** Assignment **
Please reproduce the records word for word, from the very first line through the line containing "對不能錯過的隱藏技巧就是無限肺活量！這項神操作讓玩家徹底甩開氧氣".

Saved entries
- - - -
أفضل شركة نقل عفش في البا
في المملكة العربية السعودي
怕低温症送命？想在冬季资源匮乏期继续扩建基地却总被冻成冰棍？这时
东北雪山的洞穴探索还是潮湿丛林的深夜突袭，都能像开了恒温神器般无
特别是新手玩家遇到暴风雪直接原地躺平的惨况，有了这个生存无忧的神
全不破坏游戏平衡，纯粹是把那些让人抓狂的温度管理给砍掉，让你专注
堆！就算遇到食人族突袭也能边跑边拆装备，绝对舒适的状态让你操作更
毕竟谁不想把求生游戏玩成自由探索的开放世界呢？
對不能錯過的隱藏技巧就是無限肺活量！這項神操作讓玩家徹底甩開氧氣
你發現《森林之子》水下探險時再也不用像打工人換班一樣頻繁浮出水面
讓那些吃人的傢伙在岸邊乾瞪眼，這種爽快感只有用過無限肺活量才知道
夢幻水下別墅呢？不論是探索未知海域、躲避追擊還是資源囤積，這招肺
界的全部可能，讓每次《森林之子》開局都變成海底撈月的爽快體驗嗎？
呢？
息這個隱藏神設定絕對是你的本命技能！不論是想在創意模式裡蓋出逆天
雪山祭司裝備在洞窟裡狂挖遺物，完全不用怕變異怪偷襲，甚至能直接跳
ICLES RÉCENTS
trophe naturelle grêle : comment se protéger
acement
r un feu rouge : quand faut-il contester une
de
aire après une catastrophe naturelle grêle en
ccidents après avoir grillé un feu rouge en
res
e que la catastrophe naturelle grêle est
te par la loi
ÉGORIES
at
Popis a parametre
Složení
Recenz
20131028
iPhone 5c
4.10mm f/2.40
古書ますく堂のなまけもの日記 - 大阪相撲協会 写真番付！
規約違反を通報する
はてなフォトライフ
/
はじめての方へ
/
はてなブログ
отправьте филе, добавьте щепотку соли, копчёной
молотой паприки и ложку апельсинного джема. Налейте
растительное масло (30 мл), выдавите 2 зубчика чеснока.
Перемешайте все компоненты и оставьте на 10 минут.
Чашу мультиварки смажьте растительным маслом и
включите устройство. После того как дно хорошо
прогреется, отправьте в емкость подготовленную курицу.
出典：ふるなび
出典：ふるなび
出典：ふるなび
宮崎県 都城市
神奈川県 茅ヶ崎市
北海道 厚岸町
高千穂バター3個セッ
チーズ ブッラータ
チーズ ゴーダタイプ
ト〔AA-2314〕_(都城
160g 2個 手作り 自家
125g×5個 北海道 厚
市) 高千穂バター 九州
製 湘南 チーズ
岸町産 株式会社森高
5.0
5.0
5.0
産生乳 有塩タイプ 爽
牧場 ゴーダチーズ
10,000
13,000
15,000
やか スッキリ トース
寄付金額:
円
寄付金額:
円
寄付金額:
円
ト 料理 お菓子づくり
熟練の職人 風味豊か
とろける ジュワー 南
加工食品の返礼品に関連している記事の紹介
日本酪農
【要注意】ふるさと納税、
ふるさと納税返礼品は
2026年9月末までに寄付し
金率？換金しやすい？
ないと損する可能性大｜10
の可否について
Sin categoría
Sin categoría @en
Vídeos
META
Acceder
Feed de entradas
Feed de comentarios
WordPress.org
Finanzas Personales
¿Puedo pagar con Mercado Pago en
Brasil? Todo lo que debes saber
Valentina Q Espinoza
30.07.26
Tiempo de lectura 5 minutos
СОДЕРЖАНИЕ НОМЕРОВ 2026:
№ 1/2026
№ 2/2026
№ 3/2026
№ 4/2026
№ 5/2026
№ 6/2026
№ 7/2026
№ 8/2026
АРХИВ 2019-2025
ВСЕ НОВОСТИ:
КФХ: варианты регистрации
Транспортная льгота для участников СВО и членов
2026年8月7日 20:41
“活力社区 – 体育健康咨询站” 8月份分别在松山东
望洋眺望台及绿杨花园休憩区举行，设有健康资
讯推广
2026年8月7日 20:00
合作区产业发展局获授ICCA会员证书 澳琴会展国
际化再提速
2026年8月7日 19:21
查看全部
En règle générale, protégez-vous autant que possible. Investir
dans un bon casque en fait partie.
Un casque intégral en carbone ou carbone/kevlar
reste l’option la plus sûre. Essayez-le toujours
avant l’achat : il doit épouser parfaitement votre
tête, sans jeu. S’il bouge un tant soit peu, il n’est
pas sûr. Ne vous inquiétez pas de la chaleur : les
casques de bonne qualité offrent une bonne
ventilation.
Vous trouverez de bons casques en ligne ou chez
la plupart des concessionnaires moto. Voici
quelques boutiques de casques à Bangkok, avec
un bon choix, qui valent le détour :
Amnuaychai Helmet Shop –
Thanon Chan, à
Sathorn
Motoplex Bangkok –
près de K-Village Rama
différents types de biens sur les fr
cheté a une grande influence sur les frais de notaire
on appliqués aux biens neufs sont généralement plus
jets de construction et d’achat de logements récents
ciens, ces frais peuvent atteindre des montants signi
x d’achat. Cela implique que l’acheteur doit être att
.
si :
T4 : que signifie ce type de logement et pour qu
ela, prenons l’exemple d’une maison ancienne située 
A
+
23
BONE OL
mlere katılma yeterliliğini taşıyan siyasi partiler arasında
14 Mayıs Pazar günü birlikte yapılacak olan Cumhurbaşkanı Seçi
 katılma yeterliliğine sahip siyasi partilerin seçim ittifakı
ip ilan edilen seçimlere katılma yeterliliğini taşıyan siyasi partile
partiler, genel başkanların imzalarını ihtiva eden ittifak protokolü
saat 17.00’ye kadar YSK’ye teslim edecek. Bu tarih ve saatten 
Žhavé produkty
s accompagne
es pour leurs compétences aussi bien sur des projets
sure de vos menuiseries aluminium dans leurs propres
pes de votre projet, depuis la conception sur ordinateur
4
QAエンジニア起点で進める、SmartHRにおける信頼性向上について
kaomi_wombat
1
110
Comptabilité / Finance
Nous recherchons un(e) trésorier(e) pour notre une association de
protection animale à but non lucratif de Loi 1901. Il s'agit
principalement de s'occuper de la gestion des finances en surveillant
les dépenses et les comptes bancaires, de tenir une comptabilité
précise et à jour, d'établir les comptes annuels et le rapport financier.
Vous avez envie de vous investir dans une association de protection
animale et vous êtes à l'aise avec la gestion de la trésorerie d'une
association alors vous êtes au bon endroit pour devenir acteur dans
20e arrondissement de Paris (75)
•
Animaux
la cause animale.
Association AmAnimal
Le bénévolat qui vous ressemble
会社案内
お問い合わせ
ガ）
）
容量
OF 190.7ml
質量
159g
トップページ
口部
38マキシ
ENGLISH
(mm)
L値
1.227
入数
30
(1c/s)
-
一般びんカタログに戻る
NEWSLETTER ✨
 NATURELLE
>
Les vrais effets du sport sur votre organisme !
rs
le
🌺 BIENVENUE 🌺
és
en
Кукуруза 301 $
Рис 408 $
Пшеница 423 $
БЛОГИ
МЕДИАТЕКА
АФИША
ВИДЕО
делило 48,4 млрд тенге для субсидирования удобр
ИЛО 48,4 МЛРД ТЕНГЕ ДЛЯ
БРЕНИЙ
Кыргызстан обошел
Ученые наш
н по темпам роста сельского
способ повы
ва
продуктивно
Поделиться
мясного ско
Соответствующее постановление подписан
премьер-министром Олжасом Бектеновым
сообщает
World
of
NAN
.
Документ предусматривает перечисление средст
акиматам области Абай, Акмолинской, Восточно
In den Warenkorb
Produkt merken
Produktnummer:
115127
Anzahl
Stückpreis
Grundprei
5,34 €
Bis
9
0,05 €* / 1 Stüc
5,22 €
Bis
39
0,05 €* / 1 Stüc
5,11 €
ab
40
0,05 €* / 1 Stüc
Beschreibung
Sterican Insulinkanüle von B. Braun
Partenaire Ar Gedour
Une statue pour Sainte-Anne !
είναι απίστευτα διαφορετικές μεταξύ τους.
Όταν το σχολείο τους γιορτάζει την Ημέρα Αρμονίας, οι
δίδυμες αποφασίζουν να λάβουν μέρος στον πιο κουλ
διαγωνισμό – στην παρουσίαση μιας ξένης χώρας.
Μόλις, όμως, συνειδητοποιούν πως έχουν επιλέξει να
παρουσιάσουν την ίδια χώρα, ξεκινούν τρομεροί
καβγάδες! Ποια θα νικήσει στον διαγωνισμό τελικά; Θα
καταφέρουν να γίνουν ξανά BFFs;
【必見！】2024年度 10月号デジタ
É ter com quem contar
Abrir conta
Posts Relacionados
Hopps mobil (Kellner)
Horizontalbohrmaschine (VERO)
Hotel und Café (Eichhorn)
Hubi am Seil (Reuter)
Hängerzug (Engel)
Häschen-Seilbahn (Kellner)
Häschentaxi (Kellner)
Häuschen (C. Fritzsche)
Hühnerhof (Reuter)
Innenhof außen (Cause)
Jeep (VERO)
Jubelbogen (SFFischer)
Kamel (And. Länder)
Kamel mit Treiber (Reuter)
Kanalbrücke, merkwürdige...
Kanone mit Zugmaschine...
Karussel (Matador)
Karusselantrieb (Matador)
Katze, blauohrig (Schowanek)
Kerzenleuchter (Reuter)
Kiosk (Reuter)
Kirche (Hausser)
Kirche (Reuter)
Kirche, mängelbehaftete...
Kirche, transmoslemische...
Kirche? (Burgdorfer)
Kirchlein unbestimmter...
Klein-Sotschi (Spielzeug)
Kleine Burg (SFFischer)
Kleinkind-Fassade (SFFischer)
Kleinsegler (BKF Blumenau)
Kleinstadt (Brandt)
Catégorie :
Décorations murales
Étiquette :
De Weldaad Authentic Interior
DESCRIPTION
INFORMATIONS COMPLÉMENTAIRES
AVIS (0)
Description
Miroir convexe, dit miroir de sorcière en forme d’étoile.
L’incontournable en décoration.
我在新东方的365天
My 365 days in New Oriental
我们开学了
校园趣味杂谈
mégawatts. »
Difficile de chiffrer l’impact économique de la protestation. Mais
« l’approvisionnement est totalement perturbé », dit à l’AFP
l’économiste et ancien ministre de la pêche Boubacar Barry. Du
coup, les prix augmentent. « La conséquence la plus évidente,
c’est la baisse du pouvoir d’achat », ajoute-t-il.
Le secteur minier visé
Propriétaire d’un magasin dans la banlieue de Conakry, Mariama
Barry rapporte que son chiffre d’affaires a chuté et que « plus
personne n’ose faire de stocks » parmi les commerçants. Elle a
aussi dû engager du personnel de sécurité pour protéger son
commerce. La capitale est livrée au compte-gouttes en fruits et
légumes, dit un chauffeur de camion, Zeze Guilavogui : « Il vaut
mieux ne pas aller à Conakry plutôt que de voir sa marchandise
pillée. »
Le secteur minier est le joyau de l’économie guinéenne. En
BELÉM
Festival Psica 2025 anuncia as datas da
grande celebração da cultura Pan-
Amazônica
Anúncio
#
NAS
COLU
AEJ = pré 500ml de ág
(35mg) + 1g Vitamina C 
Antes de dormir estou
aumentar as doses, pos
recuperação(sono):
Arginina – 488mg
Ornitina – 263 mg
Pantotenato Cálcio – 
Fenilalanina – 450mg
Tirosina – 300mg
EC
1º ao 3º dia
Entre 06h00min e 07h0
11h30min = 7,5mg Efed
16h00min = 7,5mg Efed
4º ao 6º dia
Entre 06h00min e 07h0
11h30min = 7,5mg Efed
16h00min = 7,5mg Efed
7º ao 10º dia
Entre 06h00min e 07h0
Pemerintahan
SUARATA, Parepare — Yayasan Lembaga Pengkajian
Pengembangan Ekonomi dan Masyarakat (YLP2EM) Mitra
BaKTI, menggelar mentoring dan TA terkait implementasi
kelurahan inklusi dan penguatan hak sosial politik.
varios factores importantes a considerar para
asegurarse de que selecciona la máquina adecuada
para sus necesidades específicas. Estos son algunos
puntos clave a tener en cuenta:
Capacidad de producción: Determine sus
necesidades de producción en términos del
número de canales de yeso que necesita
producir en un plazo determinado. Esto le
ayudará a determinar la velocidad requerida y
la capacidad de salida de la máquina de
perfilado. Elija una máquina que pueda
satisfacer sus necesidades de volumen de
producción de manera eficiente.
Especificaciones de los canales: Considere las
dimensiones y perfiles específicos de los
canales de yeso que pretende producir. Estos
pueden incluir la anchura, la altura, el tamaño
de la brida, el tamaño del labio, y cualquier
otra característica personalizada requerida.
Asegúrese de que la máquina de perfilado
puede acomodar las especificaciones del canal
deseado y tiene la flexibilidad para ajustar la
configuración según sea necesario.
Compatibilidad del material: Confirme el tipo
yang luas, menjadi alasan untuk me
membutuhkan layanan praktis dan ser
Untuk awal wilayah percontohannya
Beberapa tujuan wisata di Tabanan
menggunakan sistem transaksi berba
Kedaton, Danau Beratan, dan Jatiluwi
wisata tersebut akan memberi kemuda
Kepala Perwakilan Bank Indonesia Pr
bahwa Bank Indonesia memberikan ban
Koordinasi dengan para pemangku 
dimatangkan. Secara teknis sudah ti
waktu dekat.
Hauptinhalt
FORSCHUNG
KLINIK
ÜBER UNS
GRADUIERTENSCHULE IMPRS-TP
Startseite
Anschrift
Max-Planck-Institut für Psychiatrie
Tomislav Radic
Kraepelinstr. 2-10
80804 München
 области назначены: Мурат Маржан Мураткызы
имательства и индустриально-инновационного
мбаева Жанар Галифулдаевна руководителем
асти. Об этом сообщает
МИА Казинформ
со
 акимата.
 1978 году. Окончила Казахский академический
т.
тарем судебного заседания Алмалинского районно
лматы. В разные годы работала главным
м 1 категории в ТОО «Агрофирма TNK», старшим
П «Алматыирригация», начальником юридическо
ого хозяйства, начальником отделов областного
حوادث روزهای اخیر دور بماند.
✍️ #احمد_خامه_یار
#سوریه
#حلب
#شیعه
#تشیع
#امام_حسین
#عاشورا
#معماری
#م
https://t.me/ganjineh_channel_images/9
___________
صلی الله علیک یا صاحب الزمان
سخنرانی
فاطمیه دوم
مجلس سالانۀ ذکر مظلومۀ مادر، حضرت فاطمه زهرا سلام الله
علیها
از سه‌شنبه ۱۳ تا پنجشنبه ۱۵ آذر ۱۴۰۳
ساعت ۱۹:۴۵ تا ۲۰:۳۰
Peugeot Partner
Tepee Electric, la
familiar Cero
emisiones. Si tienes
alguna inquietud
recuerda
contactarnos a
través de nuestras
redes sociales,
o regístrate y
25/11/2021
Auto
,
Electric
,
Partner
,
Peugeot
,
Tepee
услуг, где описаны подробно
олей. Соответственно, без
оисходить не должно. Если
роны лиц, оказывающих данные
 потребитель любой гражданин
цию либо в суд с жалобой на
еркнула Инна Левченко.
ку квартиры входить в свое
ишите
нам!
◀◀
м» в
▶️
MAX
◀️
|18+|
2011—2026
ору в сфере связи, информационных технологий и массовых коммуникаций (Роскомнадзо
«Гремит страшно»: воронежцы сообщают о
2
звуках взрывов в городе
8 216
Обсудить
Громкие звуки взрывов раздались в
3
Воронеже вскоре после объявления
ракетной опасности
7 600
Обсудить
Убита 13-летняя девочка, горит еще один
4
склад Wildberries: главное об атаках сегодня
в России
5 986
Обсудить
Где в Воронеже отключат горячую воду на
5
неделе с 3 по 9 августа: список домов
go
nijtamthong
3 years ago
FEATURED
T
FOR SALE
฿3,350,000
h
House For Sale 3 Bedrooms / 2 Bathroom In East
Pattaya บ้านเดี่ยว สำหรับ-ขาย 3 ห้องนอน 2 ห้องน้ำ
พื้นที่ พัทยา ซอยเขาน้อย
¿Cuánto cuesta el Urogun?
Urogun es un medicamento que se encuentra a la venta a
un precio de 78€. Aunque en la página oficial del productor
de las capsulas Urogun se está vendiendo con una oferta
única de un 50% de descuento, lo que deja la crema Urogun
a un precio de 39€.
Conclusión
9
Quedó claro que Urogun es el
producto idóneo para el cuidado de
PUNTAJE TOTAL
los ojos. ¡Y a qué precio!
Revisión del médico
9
- - - -
** Task answer **
أفضل شركة نقل عفش في البا
في المملكة العربية السعودي
怕低温症送命？想在冬季资源匮乏期继续扩建基地却总被冻成冰棍？这时
东北雪山的洞穴探索还是潮湿丛林的深夜突袭，都能像开了恒温神器般无
特别是新手玩家遇到暴风雪直接原地躺平的惨况，有了这个生存无忧的神
全不破坏游戏平衡，纯粹是把那些让人抓狂的温度管理给砍掉，让你专注
堆！就算遇到食人族突袭也能边跑边拆装备，绝对舒适的状态让你操作更
毕竟谁不想把求生游戏玩成自由探索的开放世界呢？
對不能錯過的隱藏技巧就是無限肺活量！這項神操作讓玩家徹底甩開氧氣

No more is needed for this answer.